Todavía quedan incógnitas por solucionar, «aunque se ha dado un paso muy importante», explica Jan Tesarik, especialista en reproducción asistida y directivo de la clínica Mar&Gen en Granada. «Hay que aguardar a ver el desarrollo de Grady. Es supuestamente sana, mas podría desarrollar inconvenientes que ahora son inapreciables. Aún es pronto para llevar la técnica a la clínica. Vamos a deber aguardar al nacimiento de otros cincuenta o bien sesenta monos más por esta técnica a fin de que podamos charlar de un tratamiento seguro para emplear en humanos», comenta a ABC Jan Tesarik.

¿Más peligro de recaída por cáncer?
Asimismo preocupa el peligro de cáncer. El tejido trasplantado podría preservar células cancerígenas y provocar una recaída. La opción sería entonces favorecer la maduración del tejido testicular en el laboratorio para no tener que implantarlo, opina Tesarik. «Aunque si el cáncer no ha perjudicado al testículo ni a las células sanguíneas que se tomaron en el injerto, no habría peligro», apunta Carlos Simón, directivo científico de IVI y también Igenomix.

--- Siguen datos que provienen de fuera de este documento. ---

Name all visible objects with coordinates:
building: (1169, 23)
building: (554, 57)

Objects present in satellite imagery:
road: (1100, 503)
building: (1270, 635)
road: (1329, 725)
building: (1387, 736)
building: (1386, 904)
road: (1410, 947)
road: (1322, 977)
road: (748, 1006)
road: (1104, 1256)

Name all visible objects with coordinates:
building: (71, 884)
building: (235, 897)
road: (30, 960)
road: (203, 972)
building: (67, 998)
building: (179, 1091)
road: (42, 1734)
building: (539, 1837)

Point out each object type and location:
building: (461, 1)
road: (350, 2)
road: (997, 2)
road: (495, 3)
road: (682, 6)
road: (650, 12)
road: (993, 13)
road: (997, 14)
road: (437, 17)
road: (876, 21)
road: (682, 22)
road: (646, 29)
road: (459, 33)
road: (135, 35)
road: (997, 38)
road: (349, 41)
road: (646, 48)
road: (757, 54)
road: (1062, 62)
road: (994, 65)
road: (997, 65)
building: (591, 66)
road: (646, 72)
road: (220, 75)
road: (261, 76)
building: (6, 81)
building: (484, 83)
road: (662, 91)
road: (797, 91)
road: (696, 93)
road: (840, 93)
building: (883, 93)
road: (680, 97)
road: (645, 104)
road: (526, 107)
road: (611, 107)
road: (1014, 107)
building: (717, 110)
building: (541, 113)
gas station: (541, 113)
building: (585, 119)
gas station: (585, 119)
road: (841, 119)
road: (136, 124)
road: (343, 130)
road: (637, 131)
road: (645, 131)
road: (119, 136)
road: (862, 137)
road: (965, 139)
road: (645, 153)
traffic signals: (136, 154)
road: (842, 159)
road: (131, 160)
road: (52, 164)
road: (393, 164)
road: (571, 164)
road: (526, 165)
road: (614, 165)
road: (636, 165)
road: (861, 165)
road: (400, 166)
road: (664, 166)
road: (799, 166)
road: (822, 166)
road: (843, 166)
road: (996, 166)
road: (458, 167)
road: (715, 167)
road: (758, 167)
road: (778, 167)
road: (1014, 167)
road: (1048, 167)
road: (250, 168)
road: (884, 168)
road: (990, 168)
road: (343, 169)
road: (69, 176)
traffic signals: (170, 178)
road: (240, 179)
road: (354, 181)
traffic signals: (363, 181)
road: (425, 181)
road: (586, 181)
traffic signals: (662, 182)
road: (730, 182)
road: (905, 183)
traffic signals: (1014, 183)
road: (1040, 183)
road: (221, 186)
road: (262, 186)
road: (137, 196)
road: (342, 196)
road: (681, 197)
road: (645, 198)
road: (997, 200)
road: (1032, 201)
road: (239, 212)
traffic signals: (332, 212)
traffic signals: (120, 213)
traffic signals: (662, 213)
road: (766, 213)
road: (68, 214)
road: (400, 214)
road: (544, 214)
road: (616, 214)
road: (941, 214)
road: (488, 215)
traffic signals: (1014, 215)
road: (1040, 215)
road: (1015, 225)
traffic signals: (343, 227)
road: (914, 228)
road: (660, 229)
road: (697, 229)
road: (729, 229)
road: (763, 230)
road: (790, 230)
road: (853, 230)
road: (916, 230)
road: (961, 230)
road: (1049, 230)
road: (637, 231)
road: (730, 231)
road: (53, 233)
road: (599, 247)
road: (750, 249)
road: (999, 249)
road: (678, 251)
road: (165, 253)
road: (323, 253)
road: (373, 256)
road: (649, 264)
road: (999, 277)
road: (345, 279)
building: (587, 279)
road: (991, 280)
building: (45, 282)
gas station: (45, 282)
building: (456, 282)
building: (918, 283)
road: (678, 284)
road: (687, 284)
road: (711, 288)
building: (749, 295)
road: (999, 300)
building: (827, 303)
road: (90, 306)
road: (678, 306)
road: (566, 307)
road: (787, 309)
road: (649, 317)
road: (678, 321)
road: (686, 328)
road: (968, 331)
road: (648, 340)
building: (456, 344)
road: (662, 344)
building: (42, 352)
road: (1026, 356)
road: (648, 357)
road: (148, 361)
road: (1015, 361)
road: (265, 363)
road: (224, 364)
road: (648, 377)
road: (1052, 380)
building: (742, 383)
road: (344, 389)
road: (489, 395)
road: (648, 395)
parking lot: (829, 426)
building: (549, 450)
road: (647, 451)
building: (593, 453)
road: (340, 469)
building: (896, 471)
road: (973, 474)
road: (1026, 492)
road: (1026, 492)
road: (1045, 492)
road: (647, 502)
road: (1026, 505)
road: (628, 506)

Simón piensa que el autotrasplante es el día de hoy la mejor opción alternativa posible para devolver la fecundidad cuando se trata a un pequeño prepúber que todavía no tiene espermatozoides. En el experimento que dio vida a Grady se usó un tratamiento de reproducción asistida, si bien es posible que el injerto pueda devolver la fecundidad de forma natural.

Mientras que, el Centro de salud Centro de salud Magee-Womens ya ha comenzado a preservar el tejido testicular y ovárico de sus pacientes infantiles para no perder una ocasión única. Los estudiosos asimismo se proponen la posibilidad de congelar el tejido ovárico a fin de que las pequeñas con cáncer puedan ser madres biológicas al llegar a la edad adulta.